Go through the data underneath and copy every line exactly.

**Dataset entries**
^^^^

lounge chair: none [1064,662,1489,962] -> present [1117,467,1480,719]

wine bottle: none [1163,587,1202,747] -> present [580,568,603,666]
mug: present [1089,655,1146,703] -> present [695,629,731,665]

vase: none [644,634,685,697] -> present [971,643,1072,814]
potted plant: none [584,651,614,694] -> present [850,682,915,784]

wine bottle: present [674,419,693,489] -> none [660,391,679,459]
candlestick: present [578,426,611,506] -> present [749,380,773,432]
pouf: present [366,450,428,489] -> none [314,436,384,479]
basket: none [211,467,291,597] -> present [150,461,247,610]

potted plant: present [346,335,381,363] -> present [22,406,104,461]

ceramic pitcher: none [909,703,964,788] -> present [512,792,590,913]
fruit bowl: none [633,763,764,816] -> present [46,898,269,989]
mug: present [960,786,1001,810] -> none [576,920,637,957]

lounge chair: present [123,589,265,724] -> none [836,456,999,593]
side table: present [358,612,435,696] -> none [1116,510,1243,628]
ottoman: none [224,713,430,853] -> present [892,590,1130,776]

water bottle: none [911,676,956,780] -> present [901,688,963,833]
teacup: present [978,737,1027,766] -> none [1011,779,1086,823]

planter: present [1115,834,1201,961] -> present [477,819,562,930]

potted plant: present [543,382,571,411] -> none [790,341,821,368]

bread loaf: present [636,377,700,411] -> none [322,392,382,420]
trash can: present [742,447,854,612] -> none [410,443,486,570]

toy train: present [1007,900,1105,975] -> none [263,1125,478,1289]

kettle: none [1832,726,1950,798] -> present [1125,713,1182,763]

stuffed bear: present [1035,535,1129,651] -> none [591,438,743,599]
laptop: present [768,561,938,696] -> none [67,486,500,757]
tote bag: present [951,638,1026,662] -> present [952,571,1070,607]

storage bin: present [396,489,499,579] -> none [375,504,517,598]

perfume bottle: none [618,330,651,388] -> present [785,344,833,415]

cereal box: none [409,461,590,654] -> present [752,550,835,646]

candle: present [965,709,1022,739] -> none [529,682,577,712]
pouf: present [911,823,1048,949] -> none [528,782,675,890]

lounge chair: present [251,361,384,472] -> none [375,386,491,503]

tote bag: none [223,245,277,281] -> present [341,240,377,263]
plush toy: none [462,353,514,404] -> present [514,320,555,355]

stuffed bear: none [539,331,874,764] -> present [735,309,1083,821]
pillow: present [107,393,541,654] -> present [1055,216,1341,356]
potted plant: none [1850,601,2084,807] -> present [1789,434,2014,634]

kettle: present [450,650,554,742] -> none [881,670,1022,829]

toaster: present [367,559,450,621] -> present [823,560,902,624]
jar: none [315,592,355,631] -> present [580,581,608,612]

^^^^

**Solution for this exercise**
lounge chair: none [1064,662,1489,962] -> present [1117,467,1480,719]

wine bottle: none [1163,587,1202,747] -> present [580,568,603,666]
mug: present [1089,655,1146,703] -> present [695,629,731,665]

vase: none [644,634,685,697] -> present [971,643,1072,814]
potted plant: none [584,651,614,694] -> present [850,682,915,784]

wine bottle: present [674,419,693,489] -> none [660,391,679,459]
candlestick: present [578,426,611,506] -> present [749,380,773,432]
pouf: present [366,450,428,489] -> none [314,436,384,479]
basket: none [211,467,291,597] -> present [150,461,247,610]

potted plant: present [346,335,381,363] -> present [22,406,104,461]

ceramic pitcher: none [909,703,964,788] -> present [512,792,590,913]
fruit bowl: none [633,763,764,816] -> present [46,898,269,989]
mug: present [960,786,1001,810] -> none [576,920,637,957]

lounge chair: present [123,589,265,724] -> none [836,456,999,593]
side table: present [358,612,435,696] -> none [1116,510,1243,628]
ottoman: none [224,713,430,853] -> present [892,590,1130,776]

water bottle: none [911,676,956,780] -> present [901,688,963,833]
teacup: present [978,737,1027,766] -> none [1011,779,1086,823]

planter: present [1115,834,1201,961] -> present [477,819,562,930]

potted plant: present [543,382,571,411] -> none [790,341,821,368]

bread loaf: present [636,377,700,411] -> none [322,392,382,420]
trash can: present [742,447,854,612] -> none [410,443,486,570]

toy train: present [1007,900,1105,975] -> none [263,1125,478,1289]

kettle: none [1832,726,1950,798] -> present [1125,713,1182,763]

stuffed bear: present [1035,535,1129,651] -> none [591,438,743,599]
laptop: present [768,561,938,696] -> none [67,486,500,757]
tote bag: present [951,638,1026,662] -> present [952,571,1070,607]

storage bin: present [396,489,499,579] -> none [375,504,517,598]

perfume bottle: none [618,330,651,388] -> present [785,344,833,415]

cereal box: none [409,461,590,654] -> present [752,550,835,646]

candle: present [965,709,1022,739] -> none [529,682,577,712]
pouf: present [911,823,1048,949] -> none [528,782,675,890]

lounge chair: present [251,361,384,472] -> none [375,386,491,503]

tote bag: none [223,245,277,281] -> present [341,240,377,263]
plush toy: none [462,353,514,404] -> present [514,320,555,355]

stuffed bear: none [539,331,874,764] -> present [735,309,1083,821]
pillow: present [107,393,541,654] -> present [1055,216,1341,356]
potted plant: none [1850,601,2084,807] -> present [1789,434,2014,634]

kettle: present [450,650,554,742] -> none [881,670,1022,829]

toaster: present [367,559,450,621] -> present [823,560,902,624]
jar: none [315,592,355,631] -> present [580,581,608,612]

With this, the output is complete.